Power to the Testers – How AI & ML Enables QA to Build Efficient DevOps Cycles and Propel Organizations into the Next Normal
AI isn’t the future of testing; it’s the present-day reality, with ever-increasing significance as organizations are propelling into the next normal. Intelligent technologies such as artificial intelligence (AI), machine learning (ML) and analytics are becoming important building blocks of intelligent platform solutions for software companies and IT organizations in 2021. The aim of such intelligent platforms is to provide people with sustainable support so that processes can be optimized and maintenance costs can be minimized. Especially in the field of test automation, AI solutions bring a significant competitive advantage, enabling human testers to focus on the quality and design of the applications and processes of the future.
In this session, we will discuss how AI-driven testing addresses some of today's top test automation challenges. We’ll explore what leaders and organizations need to know when leveraging AI based tools and particularly what’s required to move beyond successful initial pilots to capturing the true value of AI at scale.
Gerta Sheganaku is a Product Manager for AI/ML solutions at Tricentis where she focuses on building AI based tool that enable testers to focus on the fun parts of QA. Previously to joining the Tricentis R&D team, Gerta has worked with customers of various industries and sizes around the globe to develop strategies in making software testing a key enabler for their digital transformation journeys.

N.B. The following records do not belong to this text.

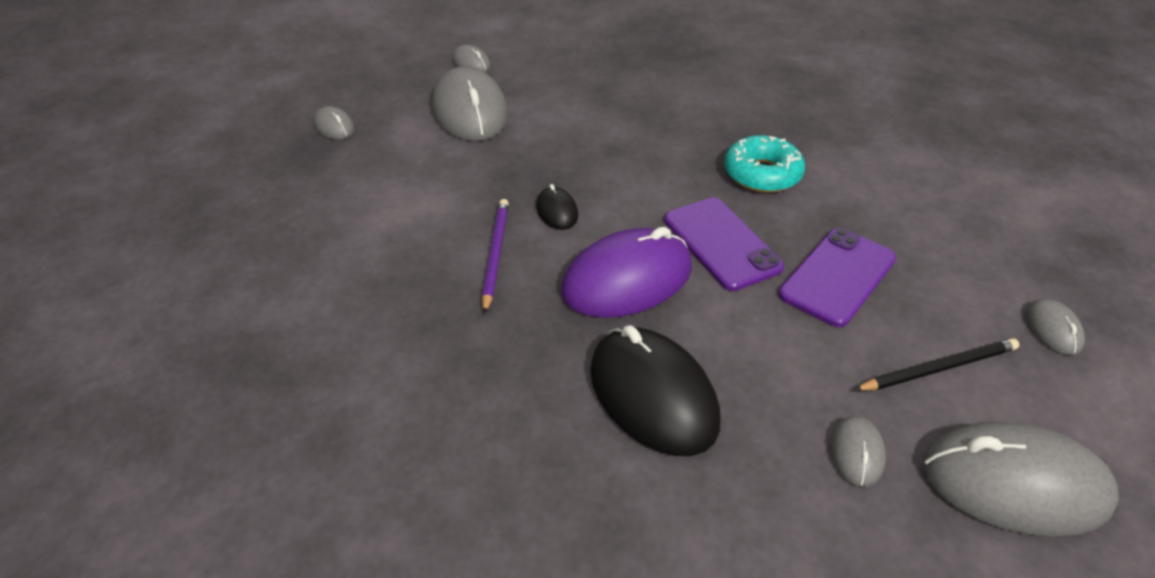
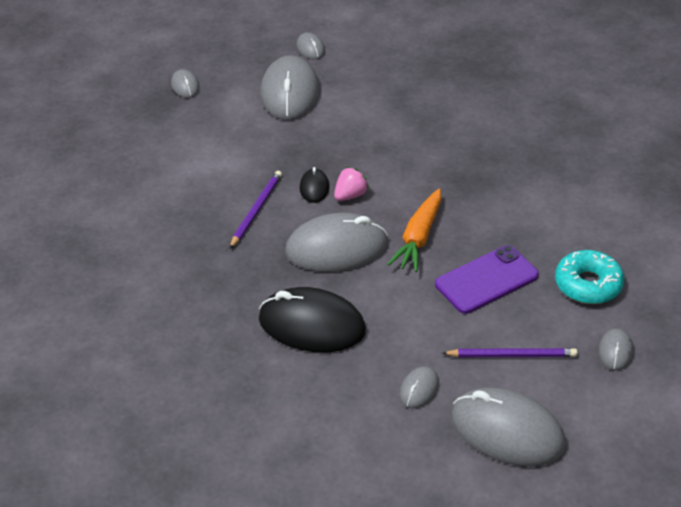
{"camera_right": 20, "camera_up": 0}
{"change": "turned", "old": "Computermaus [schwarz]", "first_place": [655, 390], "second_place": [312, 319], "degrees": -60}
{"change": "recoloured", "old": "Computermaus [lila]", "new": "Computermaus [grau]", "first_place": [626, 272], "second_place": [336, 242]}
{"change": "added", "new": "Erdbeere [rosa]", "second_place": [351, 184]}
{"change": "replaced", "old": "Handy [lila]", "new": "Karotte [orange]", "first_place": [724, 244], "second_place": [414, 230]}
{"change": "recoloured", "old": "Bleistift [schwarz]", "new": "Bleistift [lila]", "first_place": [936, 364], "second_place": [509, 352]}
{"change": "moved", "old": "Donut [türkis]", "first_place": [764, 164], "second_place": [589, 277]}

Before joining Tricentis, Gerta finished her M.Sc. in Business Informatics at TU Vienna and collaborated with multiple research departments at TU Vienna as well as Data61 (Australia). Her research received multiple awards and focused on operations research and cloud optimization, combining methods from mathematical programming and process management with the latest container-based virtualization technologies. Gerta has also worked as an IT project manager and business process analyst for a software company in Vienna, where she managed cross-organizational R&D projects facilitating data analytics for manufacturing processes.